That irksome commenter called “Sperky” also said this morning that Silver Linings Playbook “never was.” Nope — it is. It’s not a bigger dog than Lincoln or Life of Pi or Zero Dark Thirty or Les Miserables, but it is a dog on the racetrack, perhaps not fated to win but definitely scampering and panting along with six or seven others. I also think that on some weird level SLP has picked up a little aversion-therapy headwind from the darkness of the last ten days.
A spark of this thought hit me yesterday while discussing things with Glenn Kenny. While SLP obviously has zero connection to Newtown, I suspect that deep down in the heart of the film industry it has become (or is becoming) in some small way a kind of emotional salve or antidote to the evil and malevolent vibes that rocked this country in the wake of that awful act.

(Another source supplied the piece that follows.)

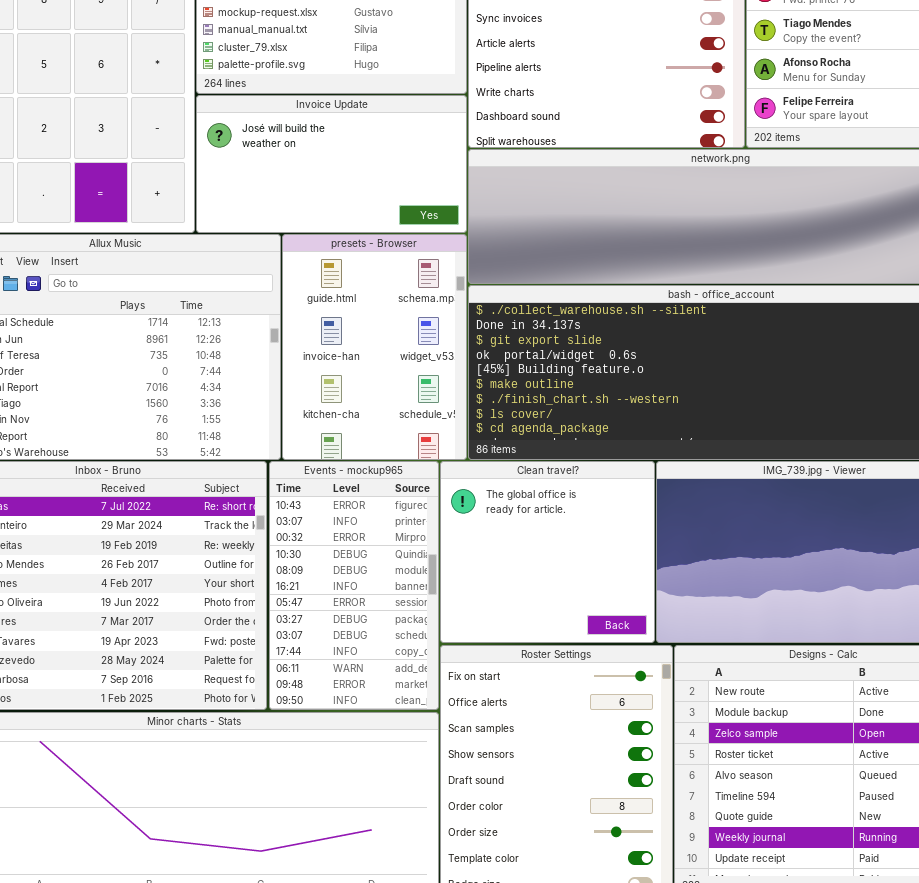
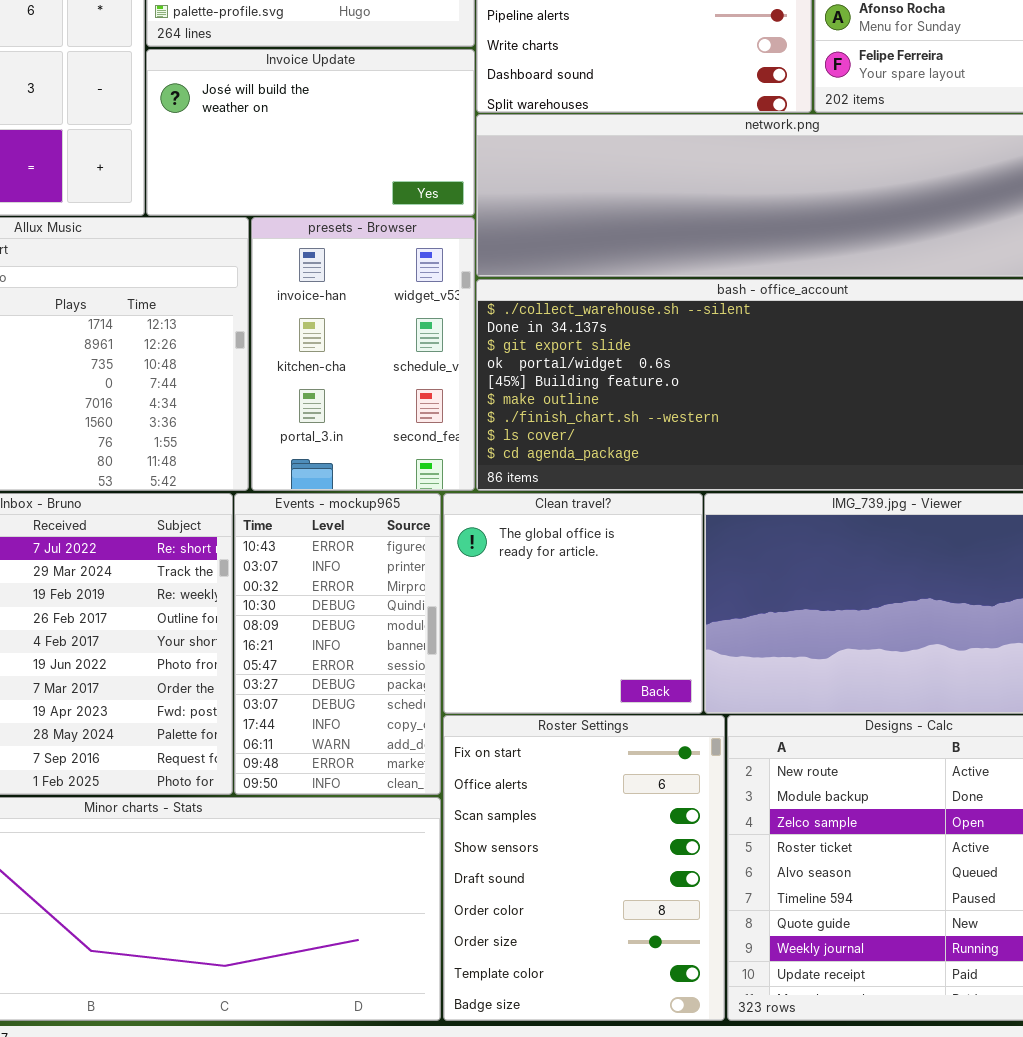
presets - Browser: [282,234,467,460] -> [251,217,475,491], scrolled down 1 row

I realized this yesterday morning when I came across two Sundance movies about guns and random killing (one of them being Alexandre Moors‘ Blue Caprice, about the 2002 Beltway sniper killings) and I said to myself “I don’t want to see those films…I’ve been wading in that hell pit with Newtown and then Wayne LaPierre‘s statements, and I don’t want to go back there.”

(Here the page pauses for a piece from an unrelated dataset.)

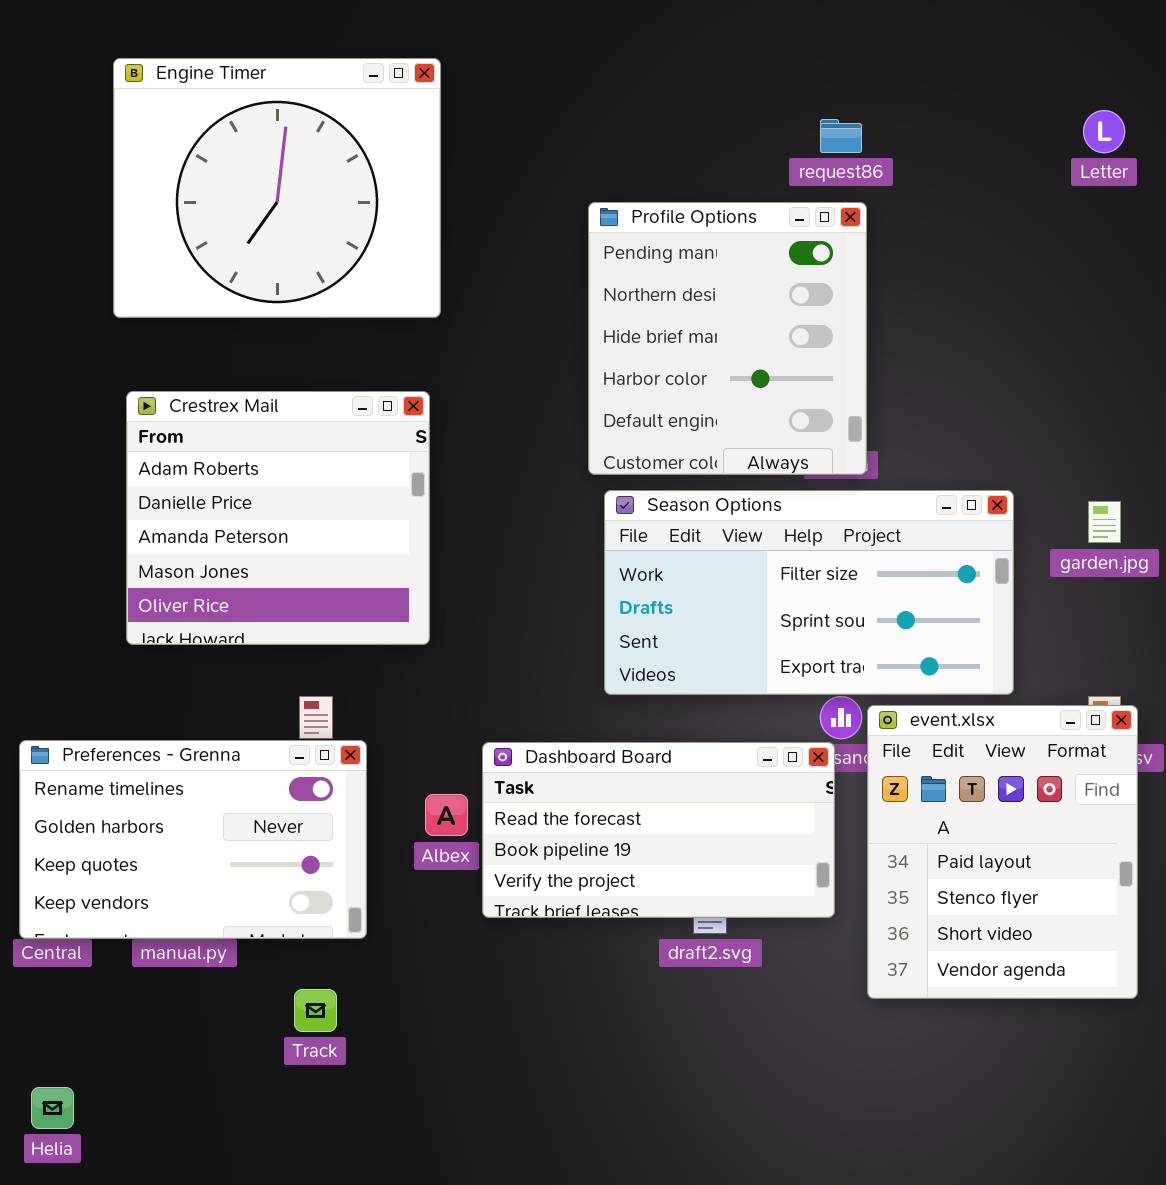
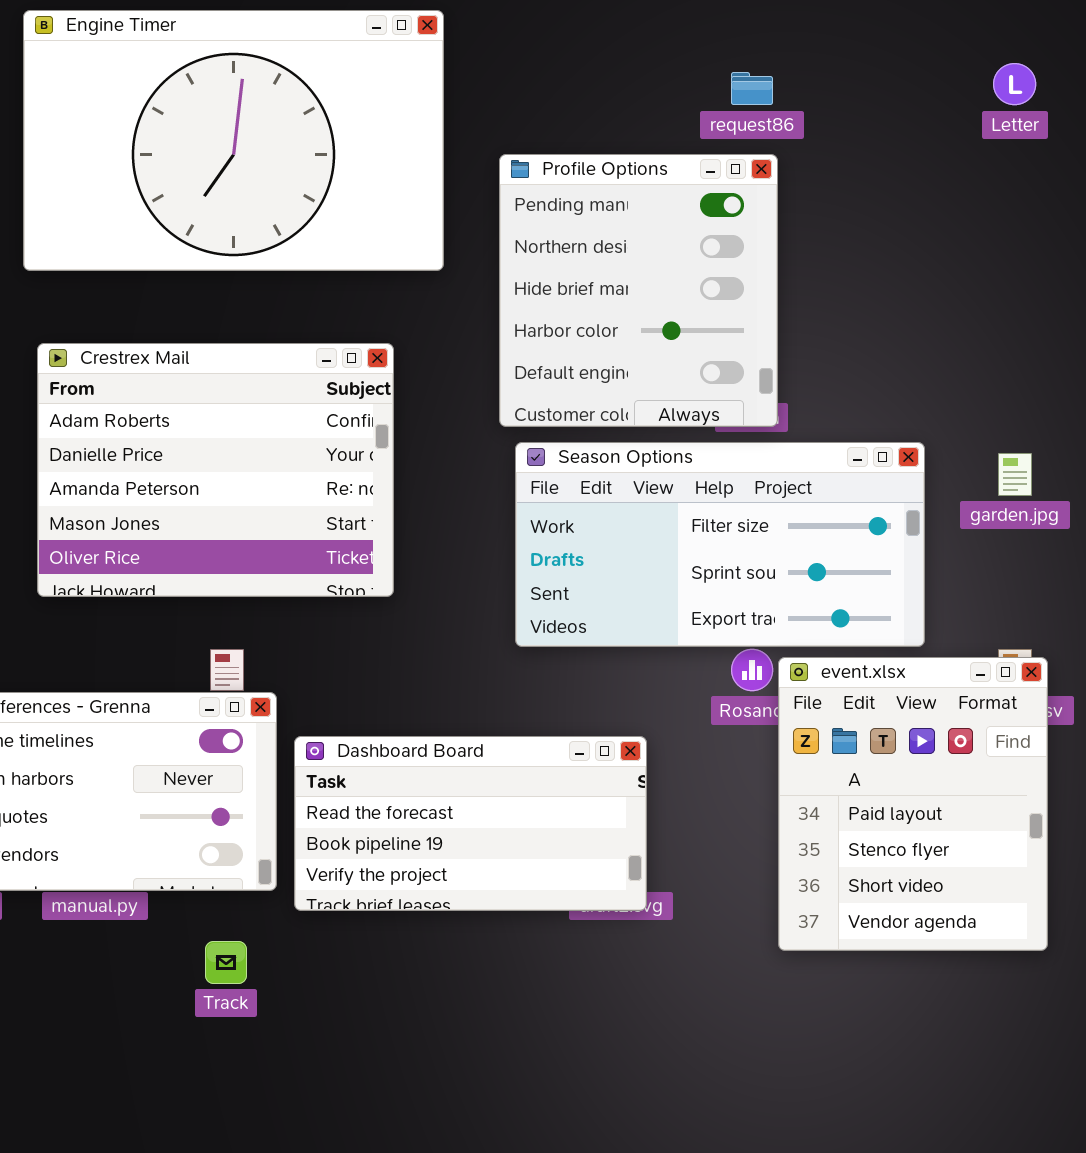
Engine Timer: [113,58,441,318] -> [23,10,444,271], resized
Crestrex Mail: [126,391,430,645] -> [37,343,394,597], resized
Dashboard Board: [482,742,835,918] -> [294,736,647,911], moved

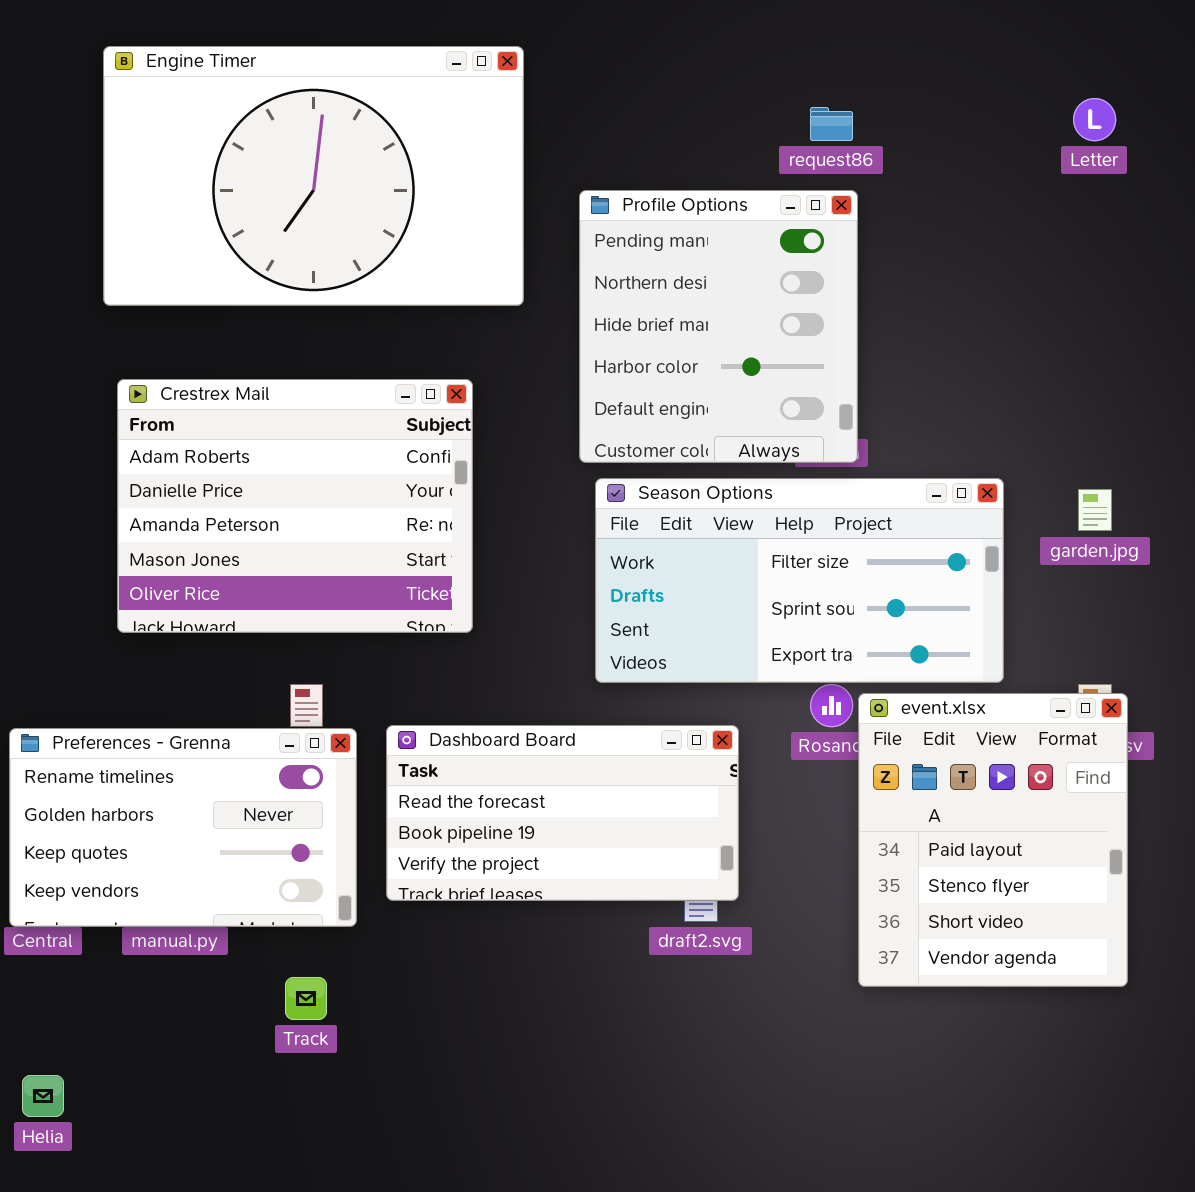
Dashboard Board: [294,736,647,911] -> [386,725,739,901], moved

So maybe this is just me but I don’t think so. I think people are really sick over that event, which in the realm of shooting-death tragedies has sunk in almost as heavily as 9/11 did 12 years ago, and they don’t want to taste it in any way, shape or form right now. To the extent that they may want to champion a film that delivers a totally contrary spirit.

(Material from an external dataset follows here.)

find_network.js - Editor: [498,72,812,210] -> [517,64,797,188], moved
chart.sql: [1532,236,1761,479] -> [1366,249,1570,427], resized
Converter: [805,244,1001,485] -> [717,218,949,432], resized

I’m not saying Silver Linings Playbook will win because of a horrible tragedy. There can be no discussion of the Best Picture race and the murder of 20 small children in the same article. Which I’m not engaging in. I’m just been observing that sensitive, compassionate people in this town are hugely distraught by what happened on 12.14, and suggesting that some may be subconsciously lunging towards any distraction that feels like a kind of polar-opposite energy source. Maybe.
I haven’t thought this through so it may just be pollen in the air that I’m misinterpreting or something. I only know that I won’t be seeing those two gun-killing films at Sundance, and from that a related thought has taken flight.